Disturbing accounts and evidence of Rohingya women tied to trees and raped by Myanmar’s military forces as well as men shoved into mass graves and set on fire have been turned over to the International Criminal Court (ICC) for potential probe of the atrocities.
The evidence was submitted to the court by a coalition of Bangladeshi organizations as the ICC prosecutors are pressing to conduct an investigation into broad allegations of forced deportation of the minority Muslim population from Myanmar, where the international body has no jurisdiction, The Guardian daily reported on Saturday.
The evidence includes the story of 10-year-old Marwa, “whose family was shot dead before she, along with a group of other young girls from her village, was taken to a nearby school where they were repeatedly gang-raped.”
The exclusive report cited a document turned over to the ICC by the Asian Legal Resource Centre (ALRC) and its partner Odhikar.
Another document submitted to the ICC recounts the ordeals of a 20-year-old woman identified as Khurshida, “who described how she was held captive with several other Rohingya women, before being stripped, tied to trees and raped for days.”
She eventually lost consciousness and was “dumped outside the camp by soldiers who assumed she was dead,” the report said.
The case of the 25-year-old Sakila “who hid as her family were locked inside a house that was set alight by soldiers” as well as that of 31-year-old Nur Jahan “who was raped violently and repeatedly in front of her seven-year-old daughter” were also among the documents given to the international court.
Bangladeshi rights groups have argued that the sexual and gender-based nature of much of the violence committed in the majority Buddhist Myanmar against the Rohingya “is fundamental to the case and that ICC action should be taken to put the perpetrators on trial.”
The legal argument for an ICC probe of the atrocities in Myanmar, the report says, is being led by prosecutor Fatou Bensouda, pointing out that this is “the first time such a case has been considered by the court.”
Myanmar likely to reject ICC’s jurisdiction While Bangladesh is a member state, giving the ICC power to investigate crimes committed there, Myanmar is not an ICC member and rejects that any ethnic cleansing has taken place against the Rohingya Muslims as widely alleged by the United Nations and international rights groups.
Bensouda argues that the cross-border nature of the forced deportation of the Rohingya into Bangladesh indicates that it could legally fall within ICC’s jurisdiction.
ICC judges met behind closed doors at The Hague this week to start their discussions on the case and the documents submitted to the court will form the key part of the basis for an investigation.

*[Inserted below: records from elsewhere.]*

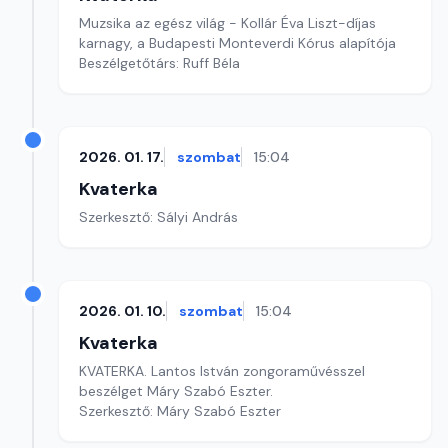
Muzsika az egész világ - Kollár Éva Liszt-díjas
karnagy, a Budapesti Monteverdi Kórus alapítója
Beszélgetőtárs: Ruff Béla
2026. 01. 17.
szombat
15:04
Kvaterka
Szerkesztő: Sályi András
2026. 01. 10.
szombat
15:04
Kvaterka
KVATERKA. Lantos István zongoraművésszel
beszélget Máry Szabó Eszter.
Szerkesztő: Máry Szabó Eszter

According to the report, Myanmar has until July 27 to respond to the allegations and show that the ICC does not have jurisdiction over the case of atrocities carried out against Rohingya.
Will ICC live up to its mandate?
Human rights lawyer Wayne Jordash QC said the decision of the ICC judges would have decisive implications for the Rohingya people, who have no other legal recourse under the current circumstances.

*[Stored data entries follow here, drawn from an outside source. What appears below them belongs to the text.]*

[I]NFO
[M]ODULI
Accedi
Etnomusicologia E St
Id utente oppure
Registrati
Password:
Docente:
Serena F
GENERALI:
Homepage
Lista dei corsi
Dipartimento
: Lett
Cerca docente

“Will the court live up to its mandate to put an end to impunity for such crimes against humanity?” he said.
More than 700,000 Rohingya Muslims have been forced to flee Myanmar since August 2017 following a brutal campaign of violence conducted by the military. The mass carnage has been described as both ethnic cleansing and “having all the hallmarks of genocide” by the UN.

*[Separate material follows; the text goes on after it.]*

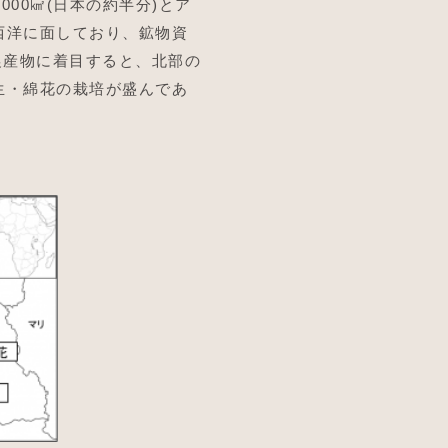
000㎢(日本の約半分)とア
西洋に面しており、鉱物資
農産物に着目すると、北部の
生・綿花の栽培が盛んであ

Myanmar leader Suu Kyi has come under fire for doing virtually nothing to stop the crimes. Her government has also snubbed and obstructed UN officials seeking to investigate the alleged atrocities and prevented aid agencies from delivering food, water and medicines to the refugees.
A team commissioned by the UN Security Council visited Myanmar and Rakhine state in early May and met with refugees who gave detailed accounts of killings, rape and torching of villages at the hands of Myanmar’s military.
The Rohingya have lived in Myanmar for generations but are denied citizenship and are branded illegal immigrants from Bangladesh, which likewise denies them citizenship.
The UN has described the 1.1-million-strong Muslim community as the most persecuted minority in the world.